Because a grant by the trial court of a motion for summary judgment is a denial of the opposing litigant’s day in court, the trial court, in deciding whether to grant the motion and this court in its review of that grant, must proceed with great caution. In any case where a question concerning a material fact exists, the motion for summary judgment should be denied.
Ms. Guillory filed at least two Protective Orders against her estranged husband. She also filed for divorce at least two times. It is clear from the statements in those documents that she and her husband had serious marital problems. Her husband obviously did not want her to leave him and she obviously did not want to remain with him; hence, a dispute. However, whether the dispute between Ms. Guillory and her estranged husband “arose out of’ her employment was not answered by the documents filed in support of Interstate’s motion for summary judgment.
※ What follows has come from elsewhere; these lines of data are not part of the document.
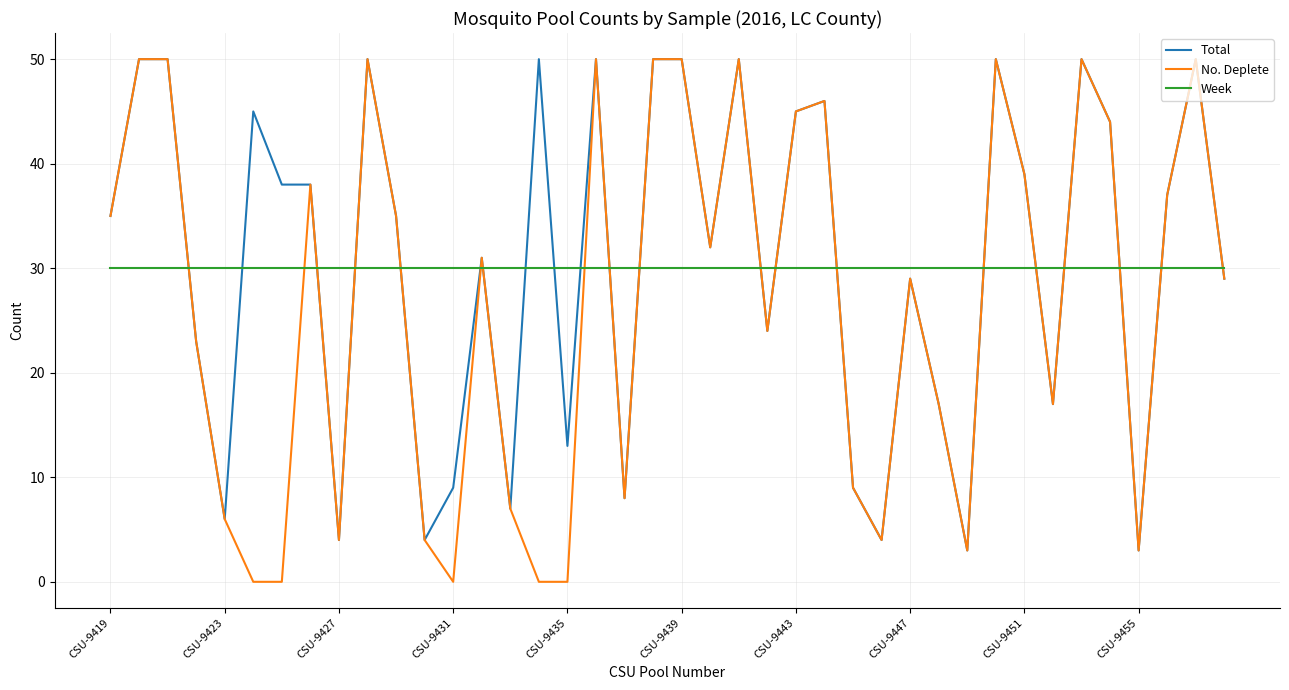

What are all the series names shown in the legend?

Total, No. Deplete, Week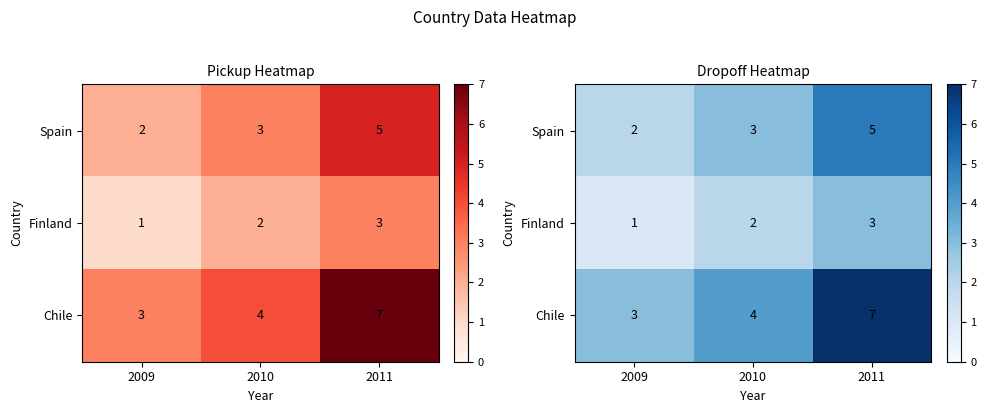

Which label corresponds to the largest value in the chart?

2011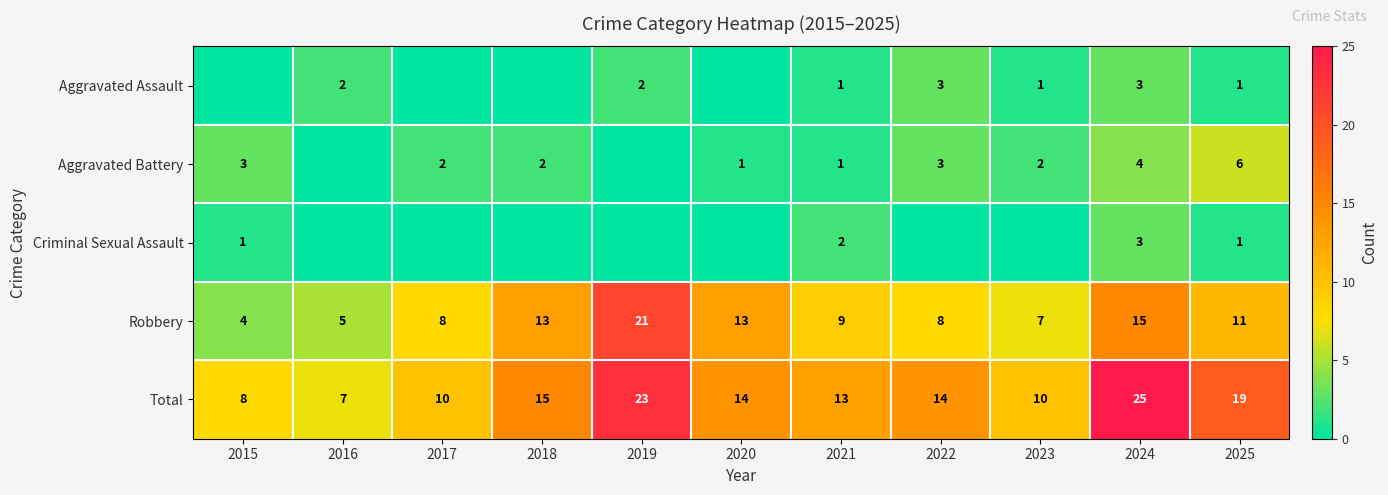

Between 2020 and 2024, which is larger?

2024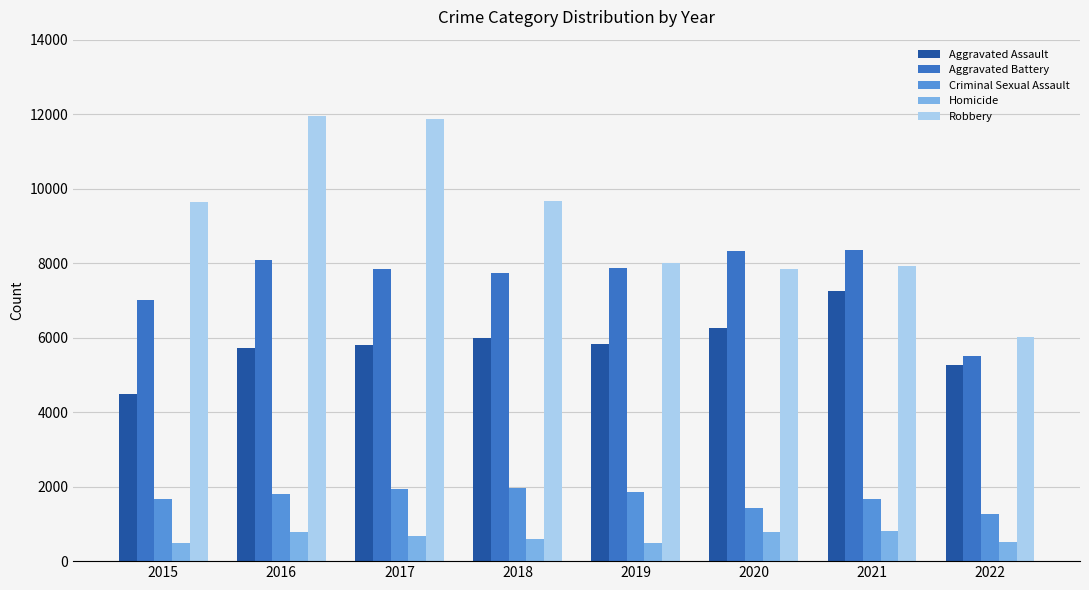

What is the value of the Criminal Sexual Assault bar at the 8th from the left?

1263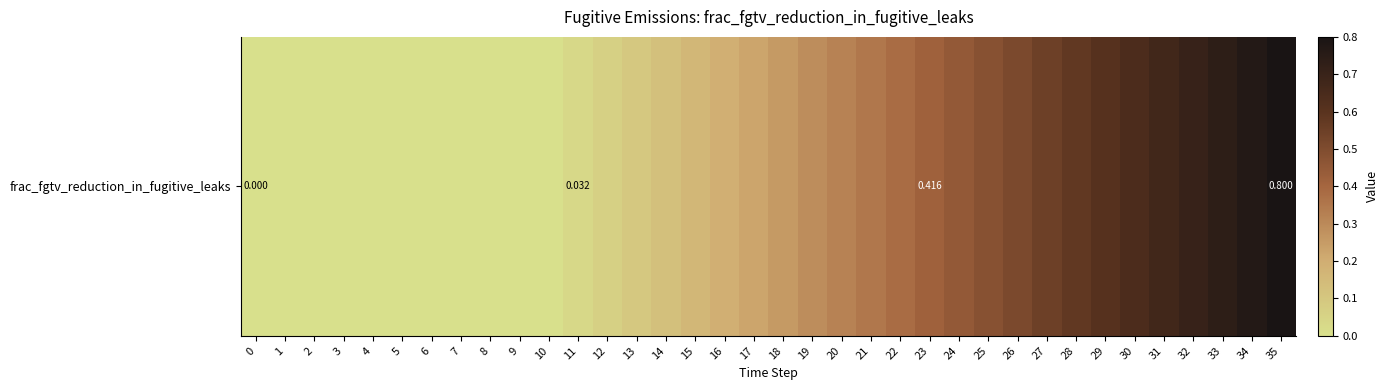

List the labels in order of value, largest first.

35, 34, 33, 32, 31, 30, 29, 28, 27, 26, 25, 24, 23, 22, 21, 20, 19, 18, 17, 16, 15, 14, 13, 12, 11, 0, 1, 2, 3, 4, 5, 6, 7, 8, 9, 10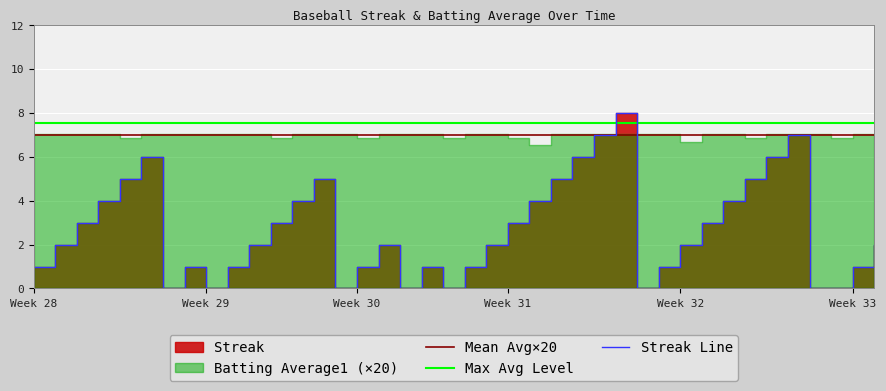

In Streak Line, how many points are lower than both neighbors (excluding endpoints)?

6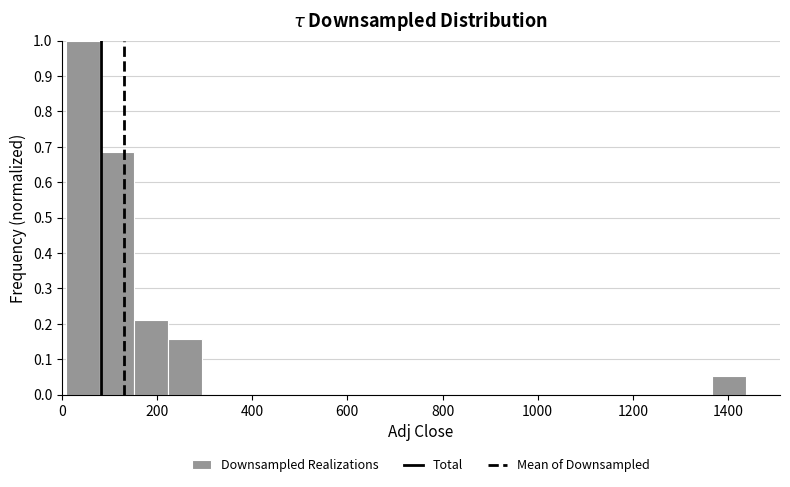

Around what value on the x-axis is the tallest bar? Give the approximate position of its centre, as read against the axis.

40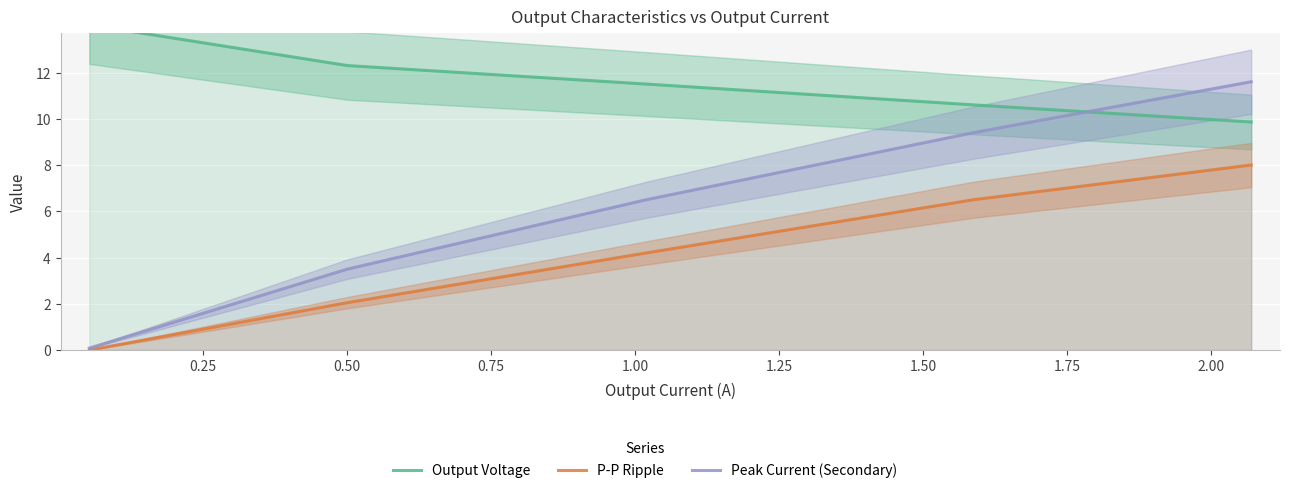

True or false: Peak Current (Secondary) and P-P Ripple cross at least once.

False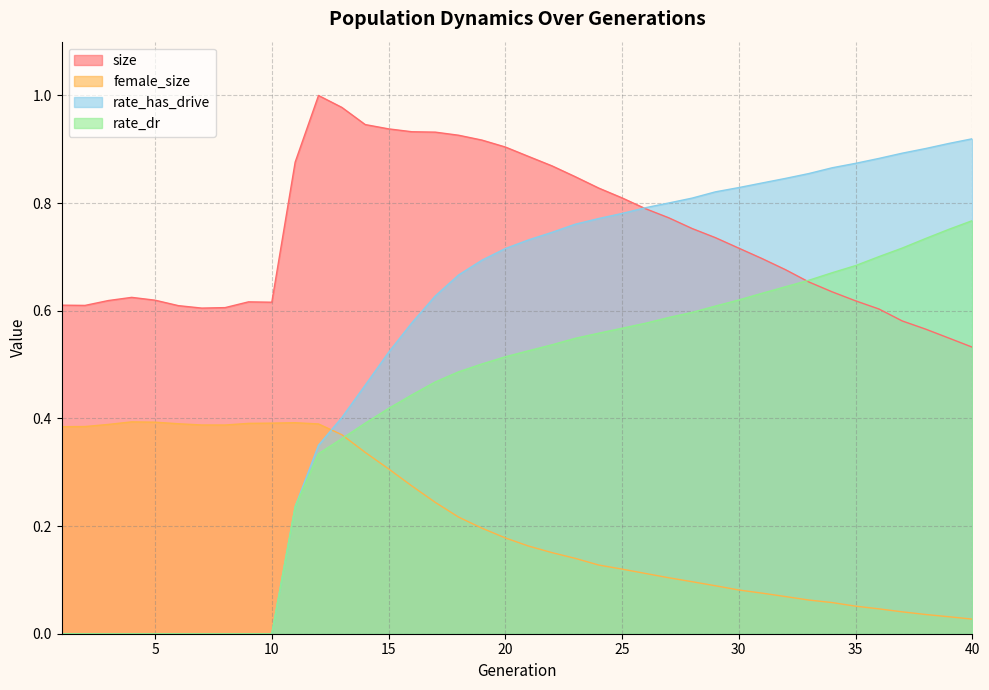

At 3, list the series in order from smallest to largest.

rate_dr, rate_has_drive, female_size, size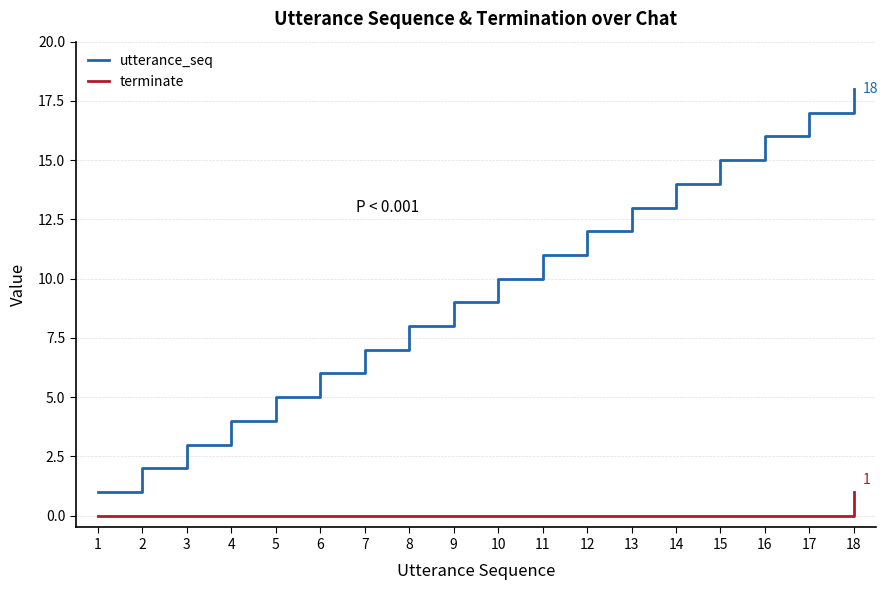

Reading left to right, extract all data points from this chart.

utterance_seq: 1=1	2=2	3=3	4=4	5=5	6=6	7=7	8=8	9=9	10=10	11=11	12=12	13=13	14=14	15=15	16=16	17=17	18=18
terminate: 1=0	2=0	3=0	4=0	5=0	6=0	7=0	8=0	9=0	10=0	11=0	12=0	13=0	14=0	15=0	16=0	17=0	18=1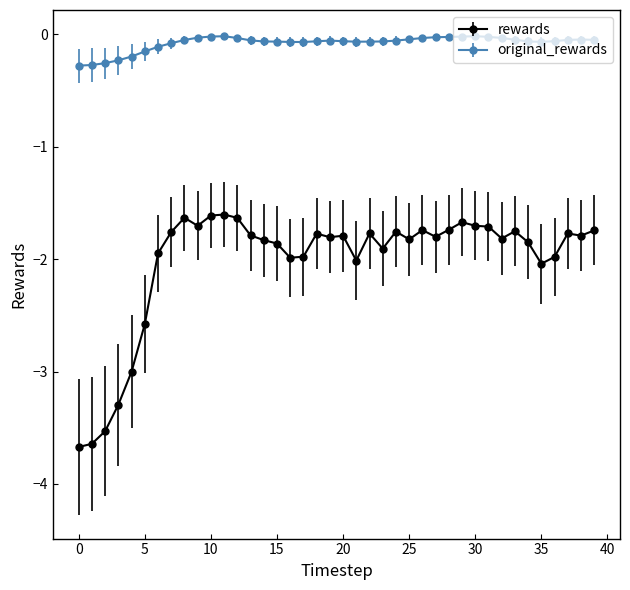

At how many categories does at least one series exceed -1?

40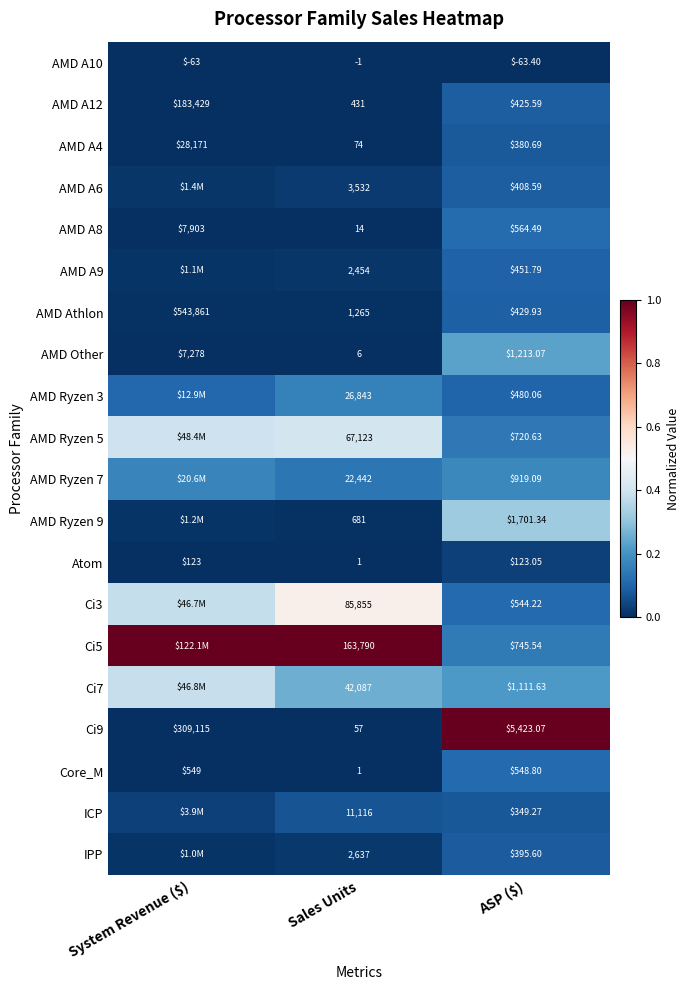

What is the greatest value displayed?

1.0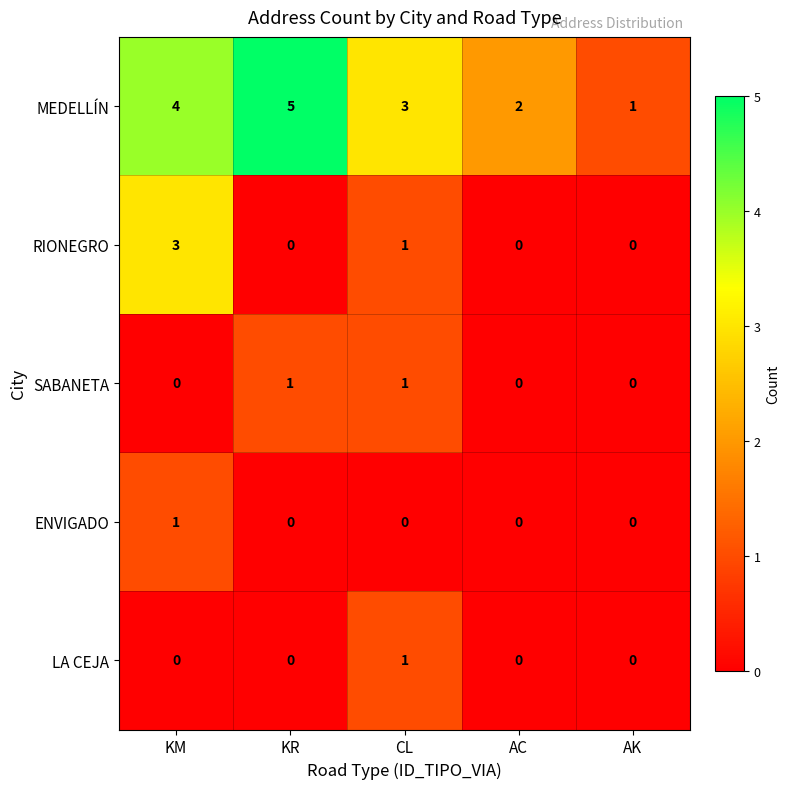

What is the maximum value shown in the chart?

5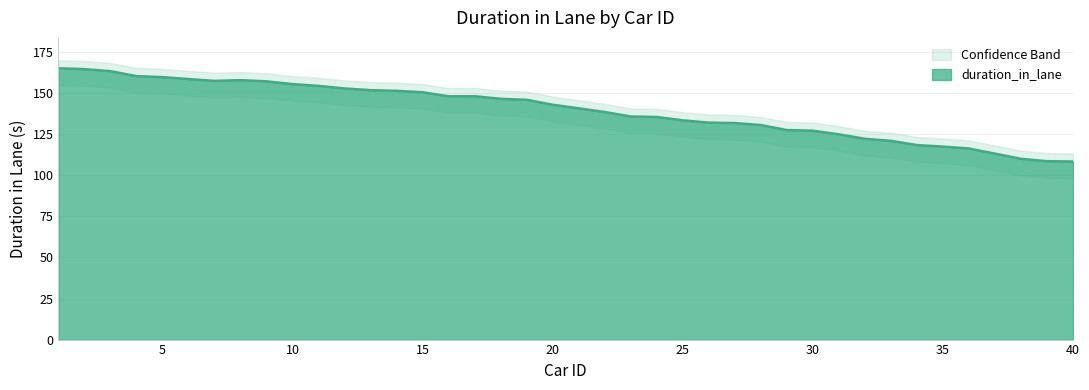

Is it true that the value at 32 is 71.1?

False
A material question exists concerning whether claimant’s injury “arose out of’ a dispute with her estranged husband on matters unrelated to her employment duties: Was it “the result of some risk to which the employee [was] subjected in the course of [her] employment and to which [she] would not have been subjected had [she] not been so employed?” see Colletti v. Port Noma, Ltd., 625 So.2d 202, 204 (La.App. 3d Cir.1993). Consequently, the hearing officer incorrectly granted Interstate’s summary judgment motion.
CONCLUSION
Applying the above precepts to the present case, we conclude that from the documents presented by the parties in the motion for summary judgment, it is unknown whether Ms. Guillory’s injury from the shooting inci*639dent arose out |9of a dispute with her estranged husband over matters which were unrelated or related to her employment. Whether it was a particular risk to which Ms. Guillory was subjected to which she would not have been subjected had she not been so employed is a material factual issue. Therefore, the judgment of the hearing officer, granting Interstate’s motion for summary judgment, is reversed. Costs of this appeal are assessed to defendant-appellee, Interstate Gas Station.
REVERSED AND REMANDED.
DOUCET, J., dissents and assigns written reasons.